--- Assigned task ---
Show each line of the listing below that contains the word "Expedition".

--- The data ---
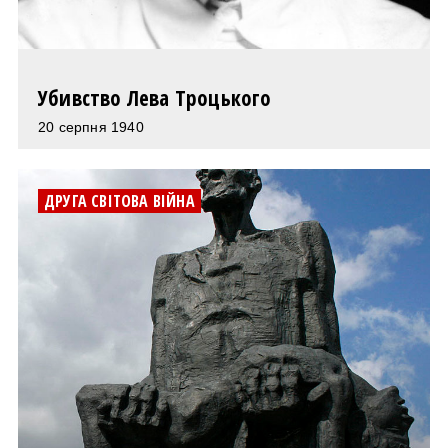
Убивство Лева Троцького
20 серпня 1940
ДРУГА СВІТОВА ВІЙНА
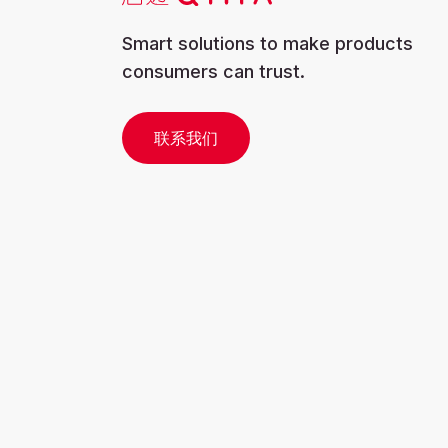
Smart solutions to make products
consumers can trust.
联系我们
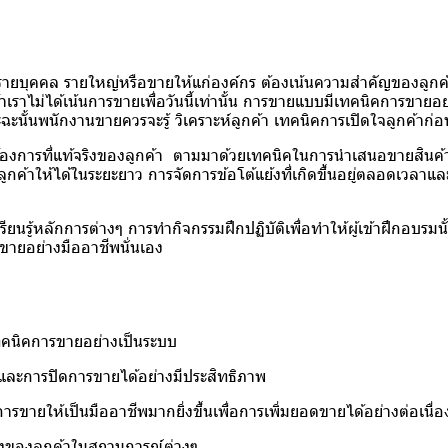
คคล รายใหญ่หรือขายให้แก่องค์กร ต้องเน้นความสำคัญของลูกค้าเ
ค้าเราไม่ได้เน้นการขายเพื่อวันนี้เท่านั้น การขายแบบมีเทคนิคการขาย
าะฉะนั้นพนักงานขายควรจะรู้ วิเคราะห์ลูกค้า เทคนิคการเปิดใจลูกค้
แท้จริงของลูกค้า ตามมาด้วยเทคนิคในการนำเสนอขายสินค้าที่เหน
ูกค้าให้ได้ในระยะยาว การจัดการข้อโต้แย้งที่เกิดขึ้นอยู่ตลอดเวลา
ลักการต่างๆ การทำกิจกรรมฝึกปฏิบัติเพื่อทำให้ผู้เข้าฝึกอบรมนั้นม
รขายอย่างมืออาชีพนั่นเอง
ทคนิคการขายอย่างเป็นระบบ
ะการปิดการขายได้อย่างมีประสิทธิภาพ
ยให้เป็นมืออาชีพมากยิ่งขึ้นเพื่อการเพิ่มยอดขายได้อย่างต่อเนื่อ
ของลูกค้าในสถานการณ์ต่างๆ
* * *
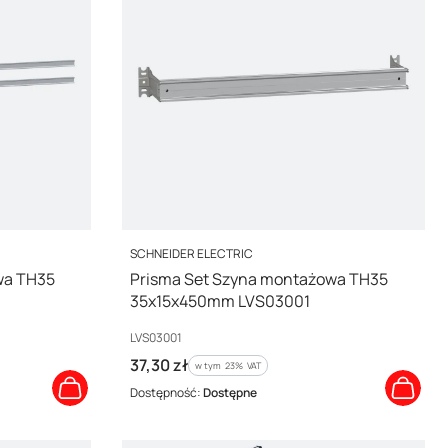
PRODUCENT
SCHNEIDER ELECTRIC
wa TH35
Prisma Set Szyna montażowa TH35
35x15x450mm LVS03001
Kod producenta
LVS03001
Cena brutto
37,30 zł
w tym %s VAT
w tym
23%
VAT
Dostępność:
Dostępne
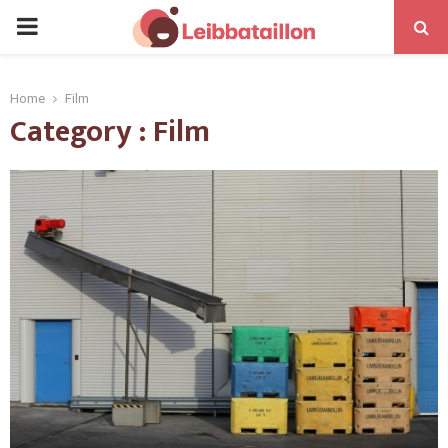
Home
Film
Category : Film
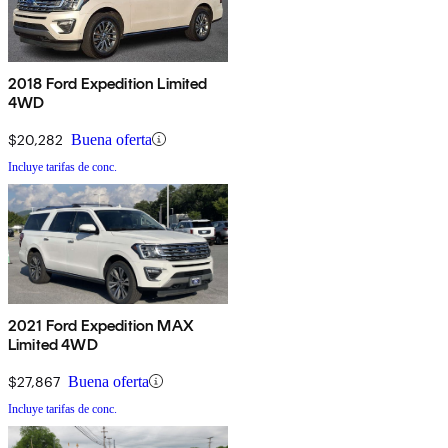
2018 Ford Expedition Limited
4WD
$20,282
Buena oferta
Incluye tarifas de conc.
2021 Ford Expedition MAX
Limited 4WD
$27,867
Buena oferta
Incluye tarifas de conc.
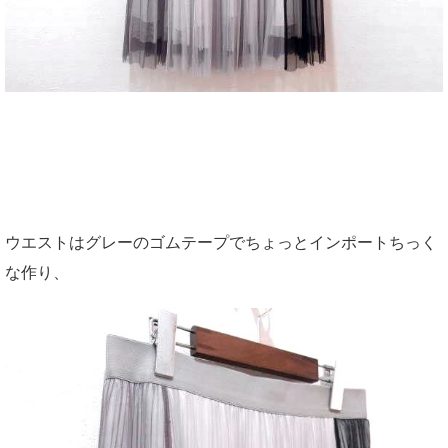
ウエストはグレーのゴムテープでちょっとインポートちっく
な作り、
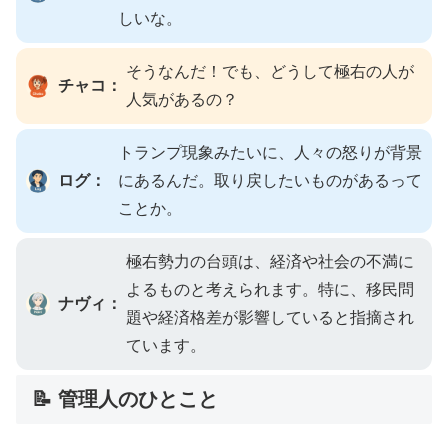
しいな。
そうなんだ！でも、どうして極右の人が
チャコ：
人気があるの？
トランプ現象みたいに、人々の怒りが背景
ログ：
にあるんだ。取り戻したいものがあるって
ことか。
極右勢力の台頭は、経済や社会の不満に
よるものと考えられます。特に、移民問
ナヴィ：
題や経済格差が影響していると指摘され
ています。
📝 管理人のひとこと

--- Completed task ---
2018 Ford Expedition Limited
2021 Ford Expedition MAX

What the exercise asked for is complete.